Stored items
►
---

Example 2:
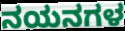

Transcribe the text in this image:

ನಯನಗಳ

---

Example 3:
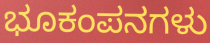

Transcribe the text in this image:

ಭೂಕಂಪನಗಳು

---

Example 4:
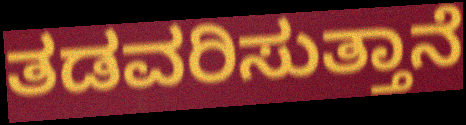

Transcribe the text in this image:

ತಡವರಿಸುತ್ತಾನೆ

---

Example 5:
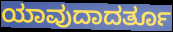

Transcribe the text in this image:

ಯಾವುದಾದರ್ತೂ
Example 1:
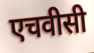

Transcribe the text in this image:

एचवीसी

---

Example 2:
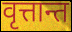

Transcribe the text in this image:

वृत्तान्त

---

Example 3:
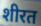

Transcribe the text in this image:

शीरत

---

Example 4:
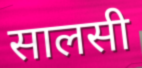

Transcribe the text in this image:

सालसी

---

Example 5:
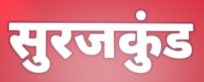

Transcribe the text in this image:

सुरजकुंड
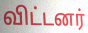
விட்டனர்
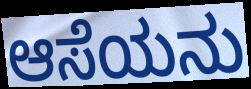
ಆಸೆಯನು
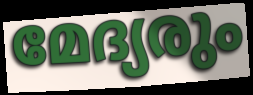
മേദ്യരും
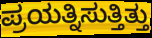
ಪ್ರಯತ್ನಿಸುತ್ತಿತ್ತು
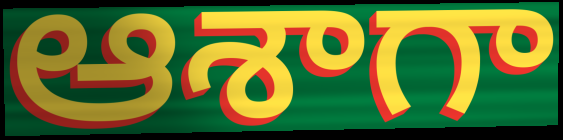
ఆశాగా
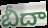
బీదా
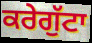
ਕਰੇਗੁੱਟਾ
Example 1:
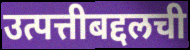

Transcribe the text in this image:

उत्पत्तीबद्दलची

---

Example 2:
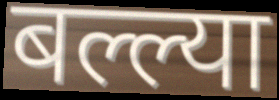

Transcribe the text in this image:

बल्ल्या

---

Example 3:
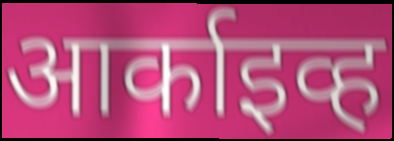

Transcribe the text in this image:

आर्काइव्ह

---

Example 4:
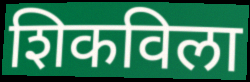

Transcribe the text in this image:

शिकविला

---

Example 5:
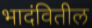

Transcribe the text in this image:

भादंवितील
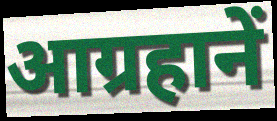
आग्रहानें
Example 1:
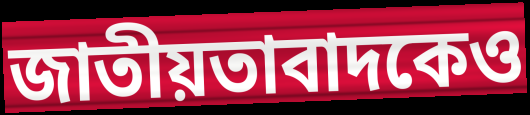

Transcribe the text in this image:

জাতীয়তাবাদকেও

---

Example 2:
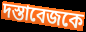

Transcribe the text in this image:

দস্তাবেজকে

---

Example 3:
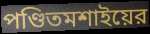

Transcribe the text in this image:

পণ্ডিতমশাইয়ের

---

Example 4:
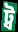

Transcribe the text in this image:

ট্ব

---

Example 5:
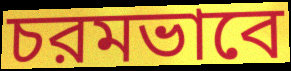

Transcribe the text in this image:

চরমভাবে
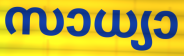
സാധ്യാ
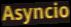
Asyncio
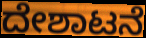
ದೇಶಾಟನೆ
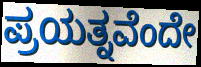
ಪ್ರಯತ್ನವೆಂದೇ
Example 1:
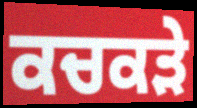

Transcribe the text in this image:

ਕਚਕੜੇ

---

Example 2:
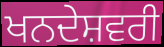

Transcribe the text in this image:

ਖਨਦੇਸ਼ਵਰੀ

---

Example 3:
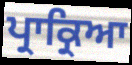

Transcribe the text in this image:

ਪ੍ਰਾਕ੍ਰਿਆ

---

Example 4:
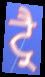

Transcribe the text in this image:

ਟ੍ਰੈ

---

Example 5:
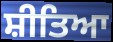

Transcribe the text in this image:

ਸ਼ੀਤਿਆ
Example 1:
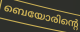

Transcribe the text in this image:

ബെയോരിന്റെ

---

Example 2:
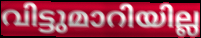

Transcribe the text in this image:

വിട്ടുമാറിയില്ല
◄
## Your goal
Copy every one of the records above without changing a character, and leave the pictures out of your copy.

## Completed task
---

Example 2:

Transcribe the text in this image:

ನಯನಗಳ

---

Example 3:

Transcribe the text in this image:

ಭೂಕಂಪನಗಳು

---

Example 4:

Transcribe the text in this image:

ತಡವರಿಸುತ್ತಾನೆ

---

Example 5:

Transcribe the text in this image:

ಯಾವುದಾದರ್ತೂ
Example 1:

Transcribe the text in this image:

एचवीसी

---

Example 2:

Transcribe the text in this image:

वृत्तान्त

---

Example 3:

Transcribe the text in this image:

शीरत

---

Example 4:

Transcribe the text in this image:

सालसी

---

Example 5:

Transcribe the text in this image:

सुरजकुंड
விட்டனர்
ಆಸೆಯನು
മേദ്യരും
ಪ್ರಯತ್ನಿಸುತ್ತಿತ್ತು
ఆశాగా
బీదా
ਕਰੇਗੁੱਟਾ
Example 1:

Transcribe the text in this image:

उत्पत्तीबद्दलची

---

Example 2:

Transcribe the text in this image:

बल्ल्या

---

Example 3:

Transcribe the text in this image:

आर्काइव्ह

---

Example 4:

Transcribe the text in this image:

शिकविला

---

Example 5:

Transcribe the text in this image:

भादंवितील
आग्रहानें
Example 1:

Transcribe the text in this image:

জাতীয়তাবাদকেও

---

Example 2:

Transcribe the text in this image:

দস্তাবেজকে

---

Example 3:

Transcribe the text in this image:

পণ্ডিতমশাইয়ের

---

Example 4:

Transcribe the text in this image:

ট্ব

---

Example 5:

Transcribe the text in this image:

চরমভাবে
സാധ്യാ
Asyncio
ದೇಶಾಟನೆ
ಪ್ರಯತ್ನವೆಂದೇ
Example 1:

Transcribe the text in this image:

ਕਚਕੜੇ

---

Example 2:

Transcribe the text in this image:

ਖਨਦੇਸ਼ਵਰੀ

---

Example 3:

Transcribe the text in this image:

ਪ੍ਰਾਕ੍ਰਿਆ

---

Example 4:

Transcribe the text in this image:

ਟ੍ਰੈ

---

Example 5:

Transcribe the text in this image:

ਸ਼ੀਤਿਆ
Example 1:

Transcribe the text in this image:

ബെയോരിന്റെ

---

Example 2:

Transcribe the text in this image:

വിട്ടുമാറിയില്ല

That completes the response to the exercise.